Many treatment options are available in eliminating tumors including surgery, radiation, and chemotherapy. These treatments, however, have heavy financial constraints and/or significant systemic side effects. Focused ultrasound (FUS) is a new method that has been implemented for targeted cancer treatments. Chemotherapeutic drugs are stored in temperature sensitive liposomes and injected near the target tumor area. FUS is used to heat the target tissue to a temperature range that causes the liposomes to burst and release their drugs. This methodology allows targeted drug delivery to the tumor region while sparing the surrounding tissue, preventing the systemic side effects of traditional chemotherapy.

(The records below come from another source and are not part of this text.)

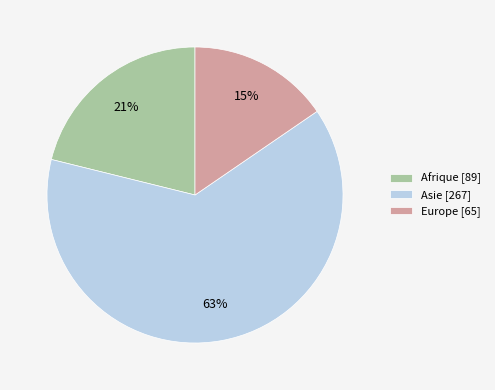

What is the ratio of the value at Afrique [89] to the value at Asie [267]?

0.3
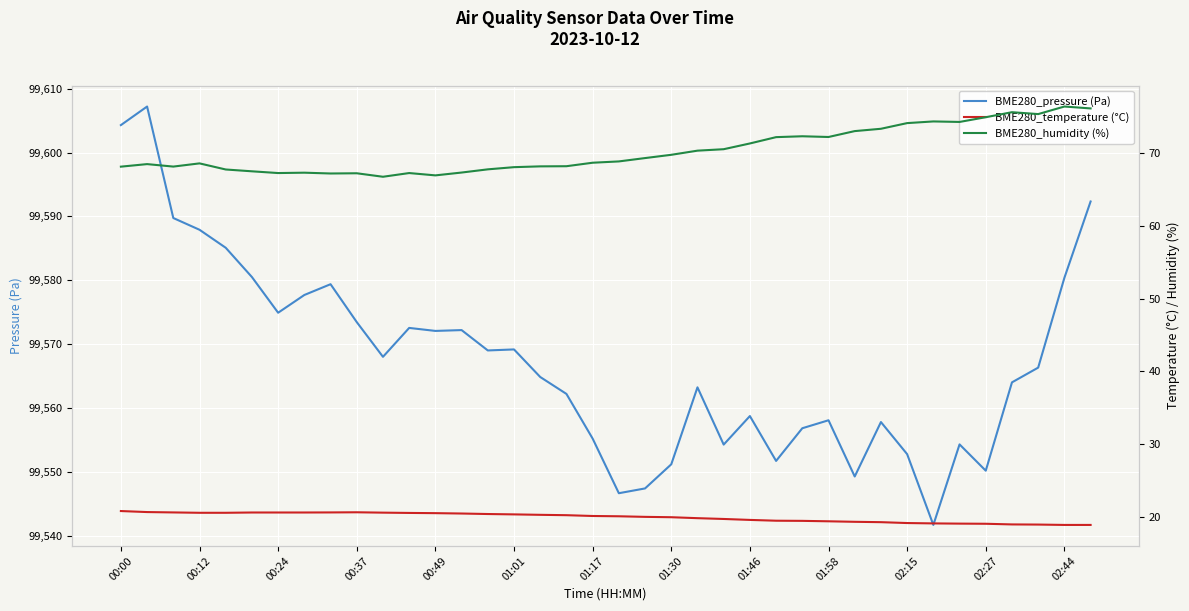

True or false: BME280_pressure (Pa) has a value of 99572.1 at 00:49.

True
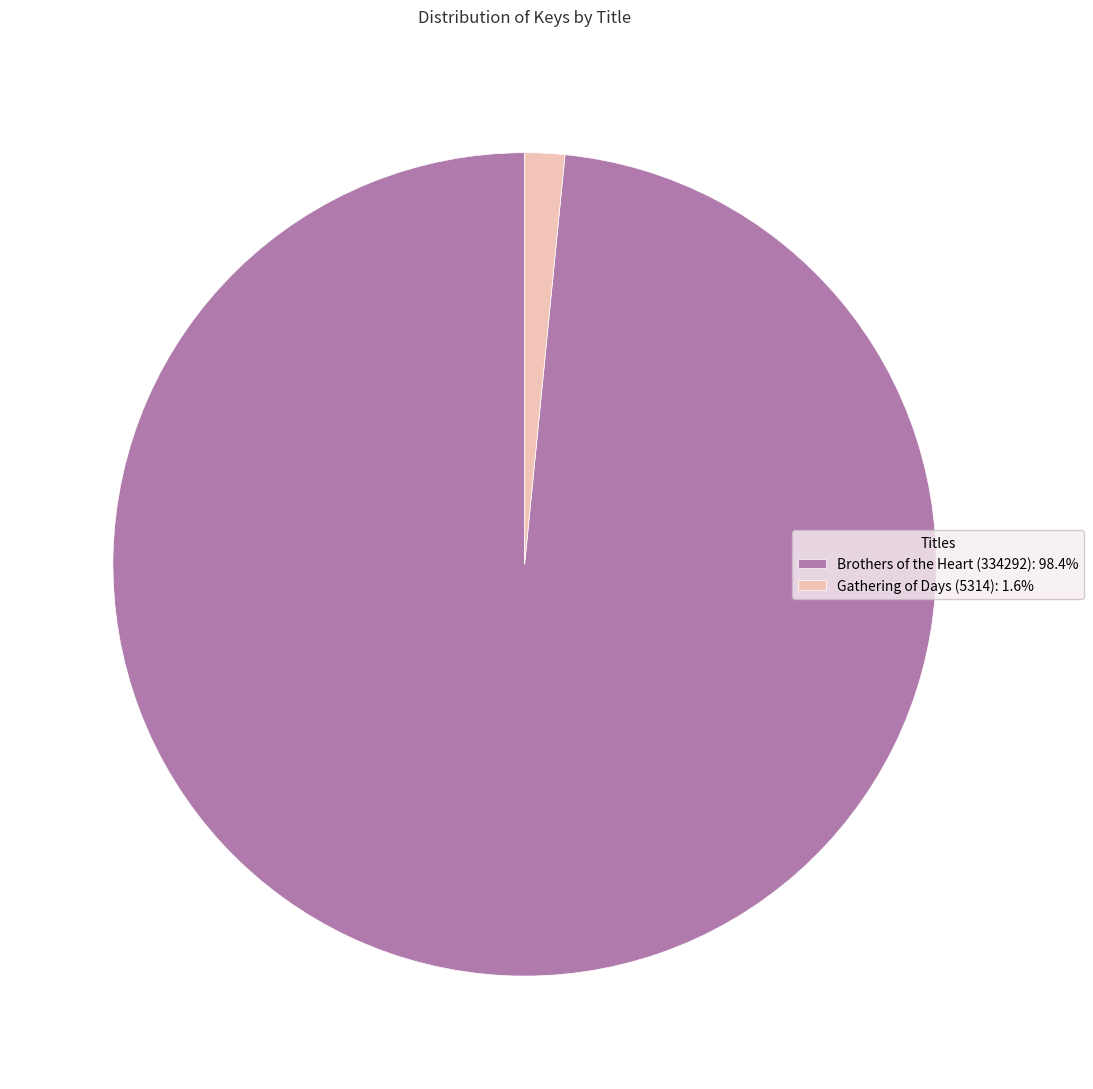

Do Brothers of the Heart (334292): 98.4% and Gathering of Days (5314): 1.6% together represent more than half of the pie?

Yes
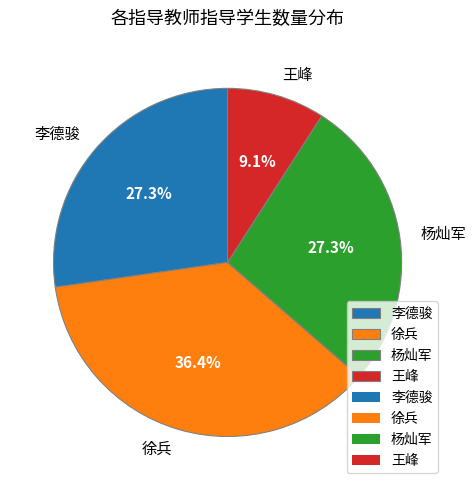

What is the total percentage of 王峰 and 李德骏?

36.4%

We used COMSOL to optimize the duty cycle and pulse repetition frequency (PRF) of FUS to maximize induced heating in a tissue analog, a bovine serum albumin phantom, from 21°C to a specified temperature range, 23-28°C, while minimizing heating to the surrounding tissues. We used a homologous tissue-mimicking phantom to have uniformity in parameters and to compare our results with the experimental results from literature [1]. In tissue, body temperature is 37°C and the liposomes are engineered to break at temperatures between 39°C and 44°C [1]. Therefore, we used a different initial temperature for the phantom but the same change in temperature. In the model, as the pressure waves from the ultrasound transducer pass into the phantom, some energy is lost. This attenuation of acoustic energy was assumed to be equal to the heat energy gained by the phantom and thus was used as a heat source term. We were able to determine the optimal duty cycle and PRF of the FUS to reach a high enough temperature that would release chemotherapeutic agents from the liposomes into only the target region of the phantom.